Association of the minor residual haplotype with NDD in 16p11.2 carriers

We next asked whether the residual 16p11.2 haplotype is associated with NDD penetrance. As a quantitative severity of NDD phenotype was not available for all 16p11.2del carriers, we pursued the alternative route of comparing the relative frequency of residual haplotypes in three different 16p11.2del cohorts (Table 1), including 18 with ASD (SFARI-ASD-16p11.2del), 29 with CS (PUMCH-CS-16p11.2del) and our 31 with NDD (CIP-NDD-16p11.2del). We postulated that PUMCH-CS-16p11.2del patients are more likely to be non-NDD or mild NDD because they came to hospital for CS rather than for NDD.

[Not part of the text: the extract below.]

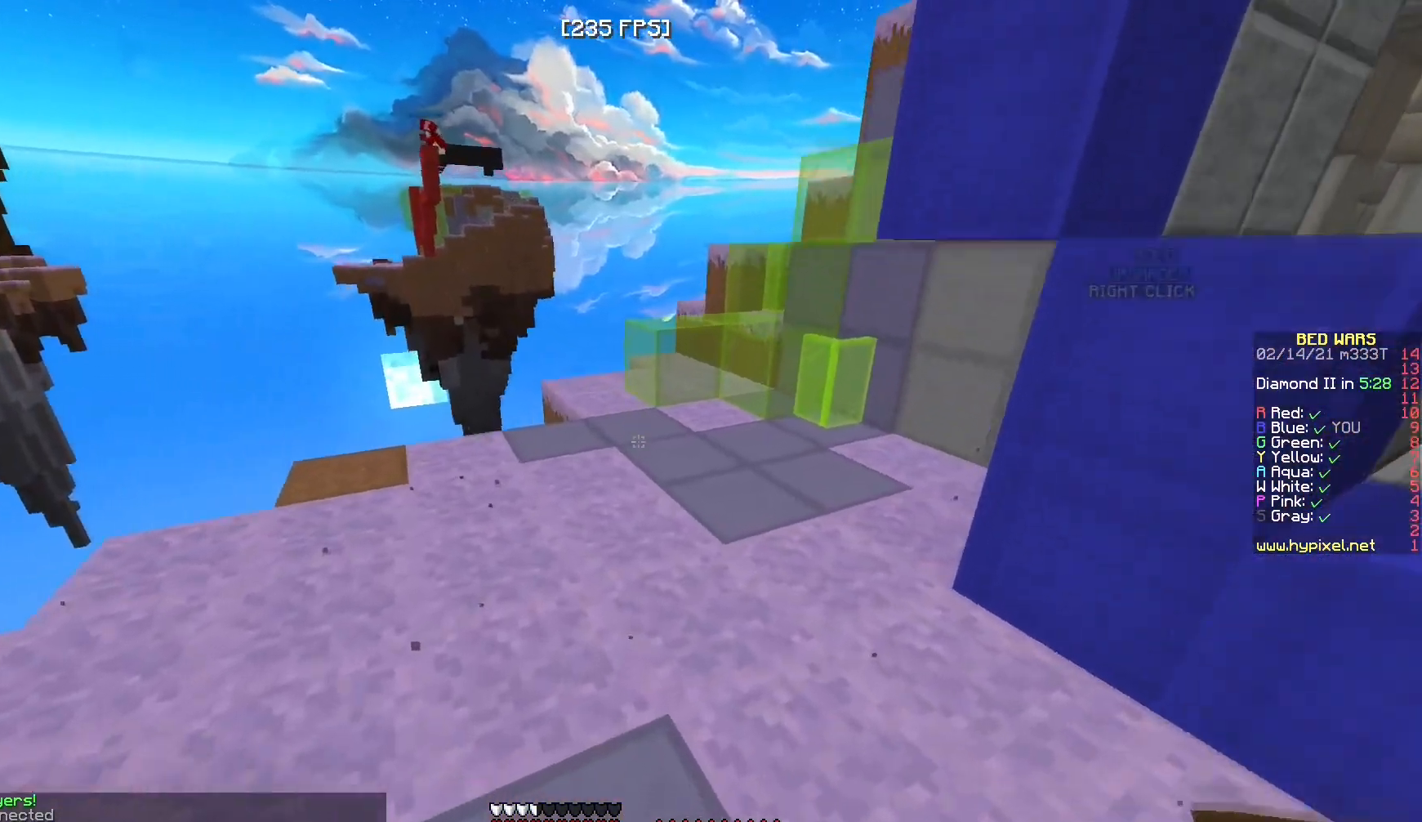
{"keys": [], "mouse": [], "events": [[250, "mouse_right", "down"], [383, "mouse_right", "up"], [450, "w", "up"]]}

The residual haplotypes of the ASD and CS patients were phased by analysis of whole-genome sequence or SNP array. The minor Del_H1 residual haplotype was significantly enriched in our NDD cohort compared to the CS cohort (61% versus 10%, P < 0.001) but not compared to the ASD cohort (61% versus 44%, P > 0.05). The frequency of the minor Del_H1 residual haplotype in all three cohorts deviated from the minor allele frequencies in the general population (34–39%), suggesting that the presence of this haplotype increases the risk of NDD phenotypes in 16p11.2del carriers. This finding is also consistent with the different phenotypes of our four 16p11.2del iPSC donors. Both carriers with the residual minor haplotype (Del_H1) showed more symptoms or more severe NDD than their intra-family carriers with the major haplotype (Del_H2) (Supplementary Table 5).

Discussion

Neuronal cell models from patient-derived 16p11.2del hiPSCs have been investigated previously, but all were from Western subjects,18-20,40 mainly from SFARI.30 No such resource has been available representing the Asian population, so we generated 20 hiPSC lines for two Chinese families with 16p11.2del and banked them as a publicly available resource (China Center for Type Culture Collection, http://www.cctcc.org) for exploring the potential ethnic differences of 16p11.2del. As an initial use, we have characterized the residual haplotype for these 16p11.2del subjects.

Recurrent 16p11.2del is associated with broad NDDs with variable penetrance1,5,7,41 and with other disorders such as CS,26 high body mass index,42 neuroblastoma43 and anaemia/iron deficiency.44 Recently, two groups reported 16p11.2del as a risk factor for congenital anomalies of the kidney and urinary tract (CAKUT).45,46 Both pointed to TBX6 gene dosage as a major determinant of the pathogenesis of CAKUT when it combines with the three known hypomorphic CS-related alleles (rs2289292T/rs3809624C/rs3809627A) that our group studied previously.26 In some genomic disorders, individual genes are recognized as causative of specific clinical phenotypes via haploinsufficiency in deletion subjects and/or triplo-sensitivity in duplication subjects.47 Previous studies of 16p11.2del in the peripheral blood,48 patient-derived or CRISPR-edited isogenic hiPSCs35 and NCs18 has confirmed pathogenic consequences without identifying an unequivocal driver of NDD, although at least three different candidates (MAPK3, KCTD13 and TAOK2) have been implicated in animal models.8-11,13,14 Recent studies of isogenic 16p11.2del human cells and various tissues from a mouse model have indicated that the molecular effects are widespread but highly cellular context-specific,12,15-17,21 suggesting that different phenotypes may each have one or more different contributors, potentially acting in different cell types.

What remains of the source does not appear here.